→ SELECTED PASSAGE
Neglecting My Self

I am not in a good place.

I'm getting mean. Bitchy. Yelling and throwing things. I'm sleeping better than I was, but I'm not sleeping well. I don't seem to be able to maintain an exercise schedule. I feel crowded, like I've woken up buried deep inside my mummy sleeping bag and I can't find my way out. It's a suffocating, panic-inducing, hopeless feeling. I'm angry all the time. Or at least a lot of the time. When I hear the word "Mom," I just want to scream. "Can't you get your own waffle? Can't you get your own glass of water?" She can, and it frustrates the hell out of me that she wants to be waited on hand and foot, and that she still hasn't picked up her damn socks off the dining room floor.

We moved into this house nearly three months ago, and but I still don't feel moved in. My biggest mistake there was not taking a week of vacation to settle in, get things organized, get some routines in place. No, I took a single day off for moving, and then I was right back to full-time work the next day. And it hasn't stopped. Every few weeks I pack up everything and drive back to Asheville for two or three days of work, and then it's back to Augusta. Three and a half hours one way, each time. It's tiring me out. I just want to settle down. To rest. To relax for five minutes.

→ EXCERPTED DATA
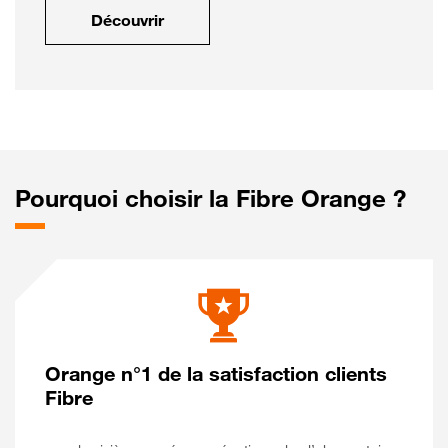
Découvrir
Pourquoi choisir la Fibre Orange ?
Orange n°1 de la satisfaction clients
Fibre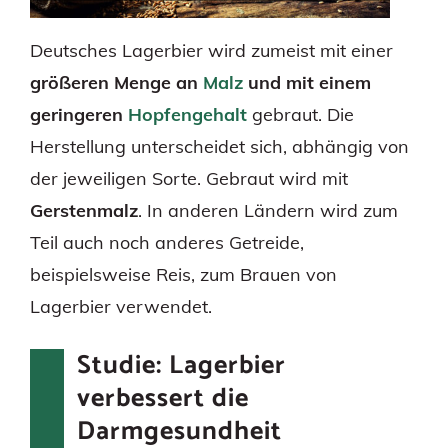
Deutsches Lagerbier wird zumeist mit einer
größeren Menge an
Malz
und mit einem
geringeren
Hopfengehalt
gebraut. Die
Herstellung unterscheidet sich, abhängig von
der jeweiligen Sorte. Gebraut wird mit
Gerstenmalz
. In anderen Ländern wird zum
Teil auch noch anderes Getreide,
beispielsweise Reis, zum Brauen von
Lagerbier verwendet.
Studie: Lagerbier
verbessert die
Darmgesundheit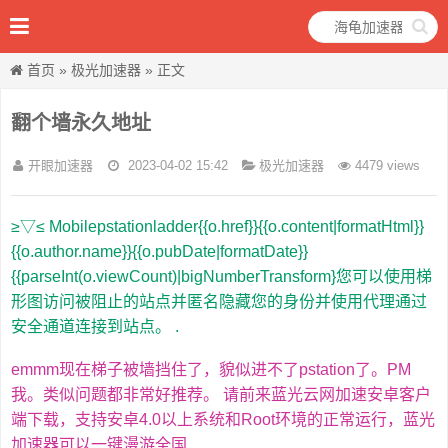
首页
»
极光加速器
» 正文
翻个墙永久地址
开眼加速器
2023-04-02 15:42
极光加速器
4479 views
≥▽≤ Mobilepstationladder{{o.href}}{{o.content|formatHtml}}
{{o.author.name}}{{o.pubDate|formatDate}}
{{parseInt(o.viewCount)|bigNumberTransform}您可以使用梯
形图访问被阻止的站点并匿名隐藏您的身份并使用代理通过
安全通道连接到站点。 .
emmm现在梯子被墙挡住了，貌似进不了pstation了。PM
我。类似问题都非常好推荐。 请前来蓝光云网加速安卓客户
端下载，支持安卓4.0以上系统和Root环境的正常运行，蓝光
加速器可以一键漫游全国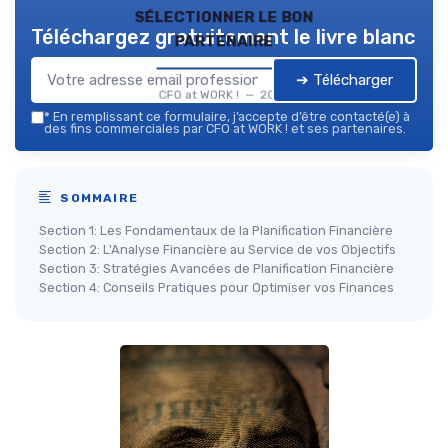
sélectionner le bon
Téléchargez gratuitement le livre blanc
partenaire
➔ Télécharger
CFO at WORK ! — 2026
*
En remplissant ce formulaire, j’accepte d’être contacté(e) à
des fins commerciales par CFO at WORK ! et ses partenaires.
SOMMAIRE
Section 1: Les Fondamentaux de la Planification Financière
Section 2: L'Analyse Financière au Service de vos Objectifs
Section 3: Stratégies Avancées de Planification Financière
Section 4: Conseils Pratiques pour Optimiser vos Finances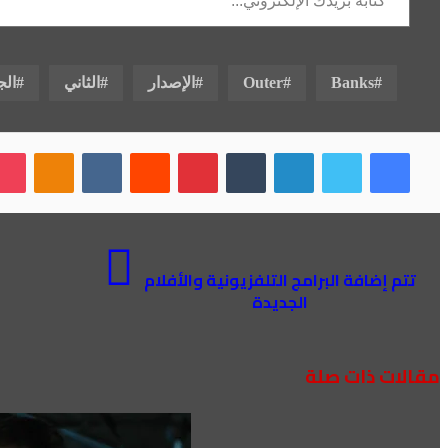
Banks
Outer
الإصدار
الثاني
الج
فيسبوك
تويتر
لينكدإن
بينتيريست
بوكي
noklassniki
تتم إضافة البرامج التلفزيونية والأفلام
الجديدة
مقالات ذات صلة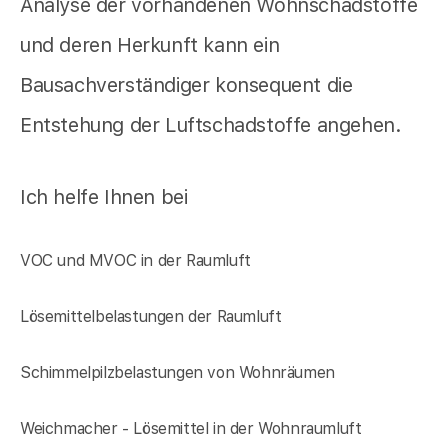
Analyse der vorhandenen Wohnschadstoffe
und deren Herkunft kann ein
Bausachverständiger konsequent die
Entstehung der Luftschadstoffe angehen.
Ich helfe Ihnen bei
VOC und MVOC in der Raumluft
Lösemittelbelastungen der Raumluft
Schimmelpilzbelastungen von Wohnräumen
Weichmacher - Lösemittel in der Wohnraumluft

→ CHECK YOUR UNDERSTANDING
**A.** Set down, word for word, the part of the post "Neglecting My Self" that opens with the words "I'm getting mean." and closes with "dining room floor.".
**B.** In the post "Neglecting My Self," what three things does the writer say a week of vacation would have allowed after the move?
**C.** According to the post "Neglecting My Self," how long is the one-way drive between Augusta and Asheville?

→ RESULTS
**A.**
I'm getting mean. Bitchy. Yelling and throwing things. I'm sleeping better than I was, but I'm not sleeping well. I don't seem to be able to maintain an exercise schedule. I feel crowded, like I've woken up buried deep inside my mummy sleeping bag and I can't find my way out. It's a suffocating, panic-inducing, hopeless feeling. I'm angry all the time. Or at least a lot of the time. When I hear the word "Mom," I just want to scream. "Can't you get your own waffle? Can't you get your own glass of water?" She can, and it frustrates the hell out of me that she wants to be waited on hand and foot, and that she still hasn't picked up her damn socks off the dining room floor.

**B.**
- Settle in
- Get things organized
- Get some routines in place

**C.** Three and a half hours.